Once you get to this point, which is the hard part, BTW, and might take several attempts, you're in a place to discuss properly. And then maybe make a pact to start again from scratch with your research - together. Because you might be the one giving birth, but wouldn't it be awesome to have somebody totally on your side from the start who you know you can rely on? I think that unwittingly, you've left him behind by doing all of the research and reading and talking to midwives etc on your own. (I'm guilty of this too - I do it all the time, I'm still working it out). I know that I felt angry because I felt like I was researching and trying to read and understand and yet it felt like he'd just formed an opinion and plop - there it was with no consideration or thought. I think that I felt like that made my opinion more important or worthy, as though I'd worked harder for it - when really I hadn't actually changed my mind very far at all from what I'd originally thought! My research hadn't been earth shattering, it had just been me gathering information to support my own position. That is a really hard thing to admit, but think about it. I doubt you went from "planned c section" to "home waterbirth" just from reading things online. You probably started in a position very close to the one you're in now. So start the research again together, from a fresh page, and talk about each step rather than getting into that self-confirmation bubble (which is especially easy to do online.) Considering an alternative option or viewpoint does not mean you have to take that option. Keeping an open mind and genuinely thinking other options through is helpful - challenging your own views also helps you see if they're really right for you or not. Keep talking, talking, talking, about everything, until you're sick of it, but until you're genuinely happily on the same page.

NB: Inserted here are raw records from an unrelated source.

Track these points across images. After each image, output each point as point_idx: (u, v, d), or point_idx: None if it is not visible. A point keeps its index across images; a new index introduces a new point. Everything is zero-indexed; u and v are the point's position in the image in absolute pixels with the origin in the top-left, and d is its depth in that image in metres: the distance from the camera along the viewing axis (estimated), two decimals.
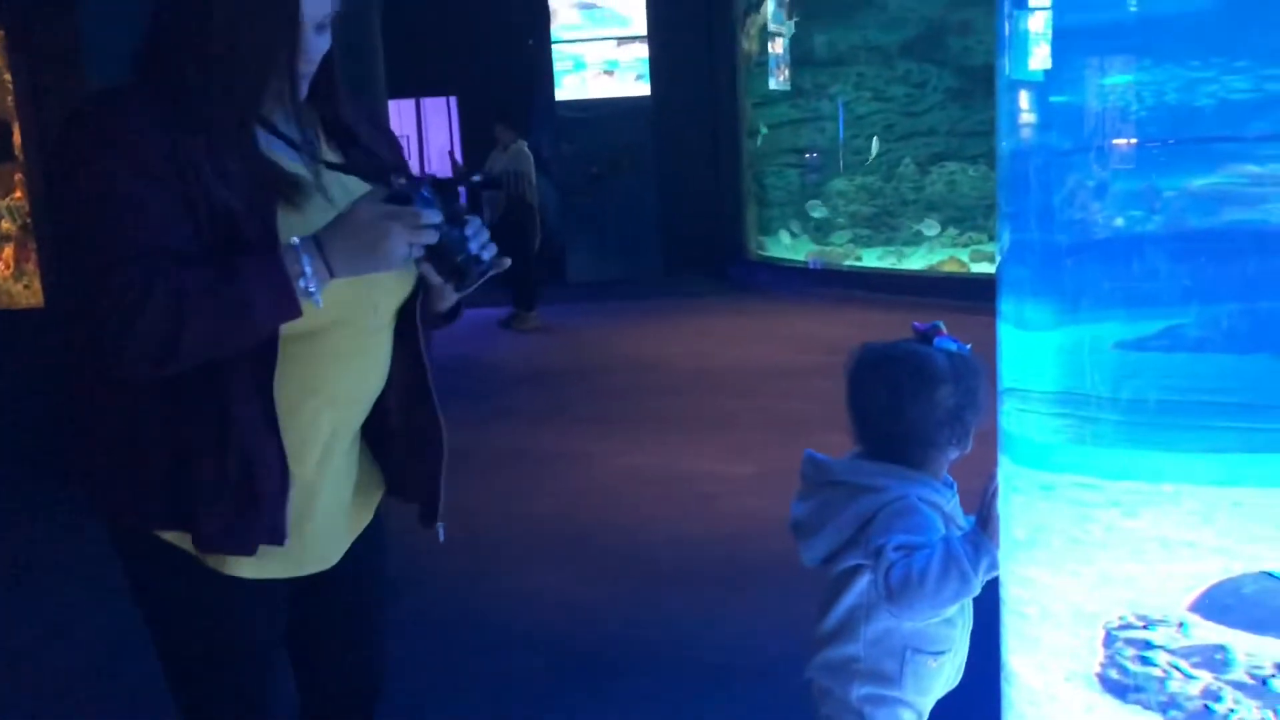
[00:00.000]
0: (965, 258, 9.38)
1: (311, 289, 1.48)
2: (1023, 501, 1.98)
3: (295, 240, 1.49)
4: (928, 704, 1.87)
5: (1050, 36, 1.59)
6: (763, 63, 11.05)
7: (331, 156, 1.67)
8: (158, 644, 1.71)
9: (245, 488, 1.55)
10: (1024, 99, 1.65)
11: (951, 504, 1.83)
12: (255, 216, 1.52)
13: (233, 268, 1.47)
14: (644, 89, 11.07)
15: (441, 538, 1.79)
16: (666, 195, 11.00)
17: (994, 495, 1.66)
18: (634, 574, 3.91)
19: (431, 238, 1.52)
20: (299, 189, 1.57)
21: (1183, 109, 1.50)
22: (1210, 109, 1.50)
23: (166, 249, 1.46)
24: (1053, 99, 1.63)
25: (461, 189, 8.46)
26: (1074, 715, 2.33)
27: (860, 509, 1.77)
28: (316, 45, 1.57)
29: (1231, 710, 2.28)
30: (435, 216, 1.52)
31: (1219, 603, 2.58)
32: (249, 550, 1.59)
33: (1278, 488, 2.87)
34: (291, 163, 1.60)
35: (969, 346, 1.84)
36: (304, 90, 1.60)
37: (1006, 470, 1.82)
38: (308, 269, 1.48)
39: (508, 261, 1.63)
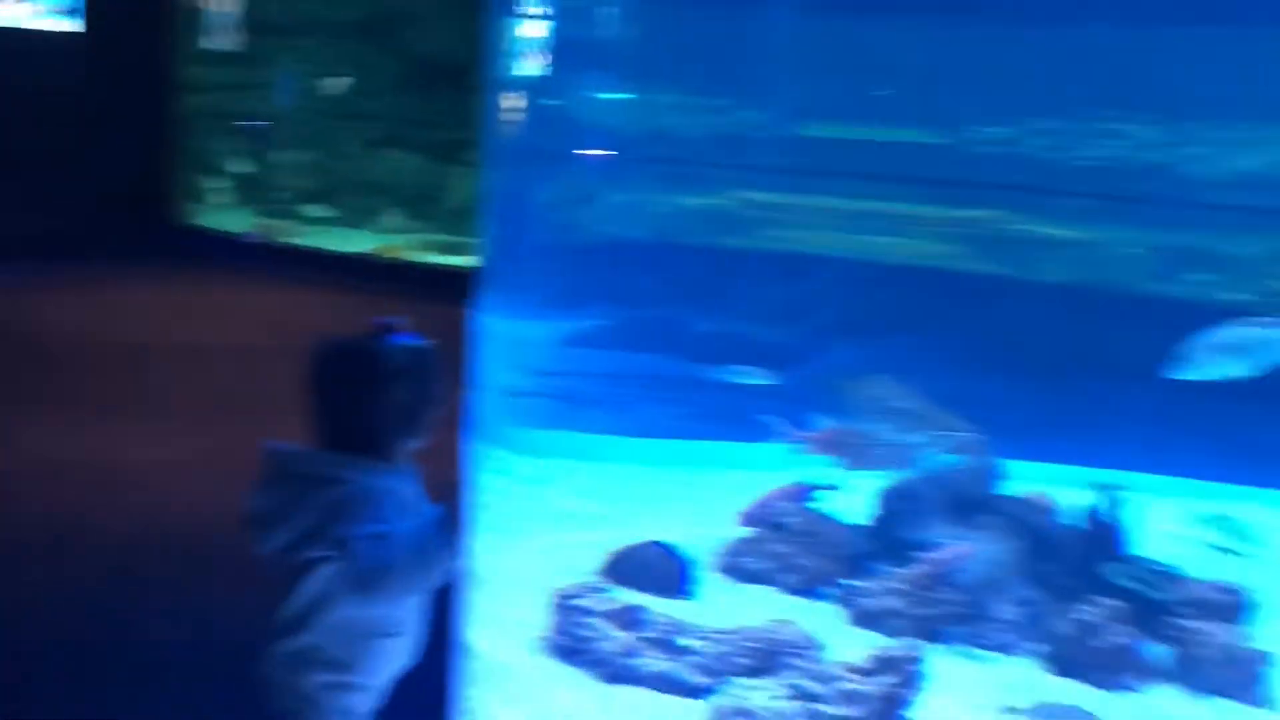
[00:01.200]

It is not so impossible - in reality, there will be a range of birth options (the parts you can control anyway) which are acceptable to you, and a range of situations which are acceptable to your DH. You're both fixating on one particular scenario each because of the opposition and because it's such an emotionally charged decision that you feel it's important to get right. If you're really unlucky then what you may also be doing is pulling away from each other in order to "make up for" (what you feel is) the irrationality of the other. For example, if you feel that his opinion is unsupportive and cold, then you may fear that he would be unsupportive in any environment, which could push you further away from options in which you already feel insecure, even though you might be okay in that situation if you knew you could count on the support of your husband. Conversely, if he feels that your opinion is reckless, then he may fear that you might make reckless decisions in any birthing situation, and hence push more towards options he feels have more emergency back up, whereas he might be alright with less if he knows 100% you would make the safe choice in an emergency situation. Again, it's just about going into that root place with the fears and finding what's important to each of you and how you can meet all of those needs.
Well. You might think I've just written a load of bullshit
but I hope it's helpful in some small way, and I wish you the best of luck with the birth.